Non-Cannon Flan-Fiction
Von Krieger: Hold onto something kid. we’ve got a good old fashioned dog fight on our hands! im gonna need your local knowledge again. tell me about the Invisible man and his flying pumpkin… how much danger are we in?
Howie: Danger? oh… uh… HEAPS. i’d surrender if i were you! that guys real dangerous. and you dont wont to be on the wrong side of that cannon. Say, just out of interest, do you have any food allergies by any chance? custard? lemon meringue? butterscotch with a checkerboard crust?
Company Men
Professor: Robot! get out of here! its not safe!
Robot: im sorry professor… colonel Von Krieger has reprogrammed me to take you as a prisoner.
Professor: then he must know about my past. you see, i created the agency Von Krieger works for. that same agency will one day create you in the future. i guess, in a way, that makes us workmates.
Robot: yeah. well, i guess we’d better get back. old man Von Krieger’s bustin my chops to get this project in the can by five. man, i cant wait for my vacation time to come up.
Professor: i hear that.
He Has Very Accurate Sensors
Invisible man: Times up spaceman!
Von Krieger: Pies and Newspapers? seriously? You invisible imbecile! do you not see the lazers?!
Invisible man: maybe you should take a look for yourself…
Von Krieger: My Lazers! he papier mached my lazers?! You turned my weapons into a kindergarten craft project!
Henry: second grade actually. let’s negotiate.
Library Girl’s Name
Girl: thanks howie. but i already have glasses. for both eyes.
Howie: you dont understand. this monocle can tell me your name. here we go…

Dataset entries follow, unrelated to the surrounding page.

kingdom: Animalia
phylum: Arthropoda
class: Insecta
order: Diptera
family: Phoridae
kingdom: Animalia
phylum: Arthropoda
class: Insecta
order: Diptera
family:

Henry: …please be boogerface… please be boogerface…
Howie: …its Louise!
Girl who is called Louise now: Louise. i like it.
Henry: I can work with that! Louise has fleas and smells like cheese.
Louise: i still like it.
Henry: ooh! louise the sneeze has boogerface disease!
Dumb
Magic Fairy Lady: i am so dumb. just cause i got shrunk by a gnome today, i thought that justified getting a Large milkshake. i feel kinda sick.

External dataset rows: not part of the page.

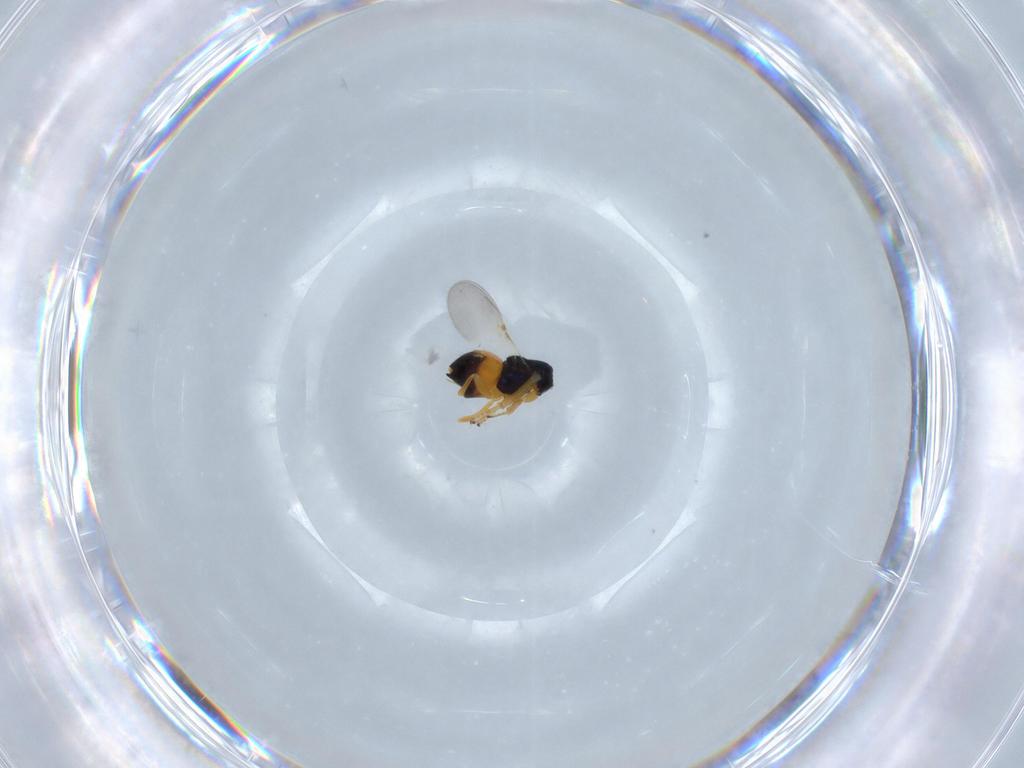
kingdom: Animalia
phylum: Arthropoda
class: Insecta
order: Hymenoptera
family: Encyrtidae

Miss Gorgon: well, i am so dumb that i thought vampire would change. but he chose to be a jerk. i hope hes happy with his decision.
Vampire: i am so dumb. i made the wrong choice. I shouldve gotten a large.
Louise: i am so dumb! why do i always think of the perfect comeback when its too late?
Henry: I am so dumb! i thought by saving the town i’d offset my mischief forever! but i used a prank to do it, so maybe i broke even? I shouldnt have made fun of library girl.
Louise: HEY! HENRY IMPOLITERGEIST! HA! TAKE THAT!
Howie: I am so dumb! i overheard you taking about finding Von Krieger and i thought you were talking about me.
Skunk-ape: Thats nothing. I am so dumb that i had Von Krieger as a prisoner and i let him go. Anyway, hes gone now and you got that cool monocle that found out that library girls name.
Howie: Thats true. i wonder what else it does?
[SECRET GOVERNMENT FACILITY]
Von Krieger:(looking through the monocle) I am so smart.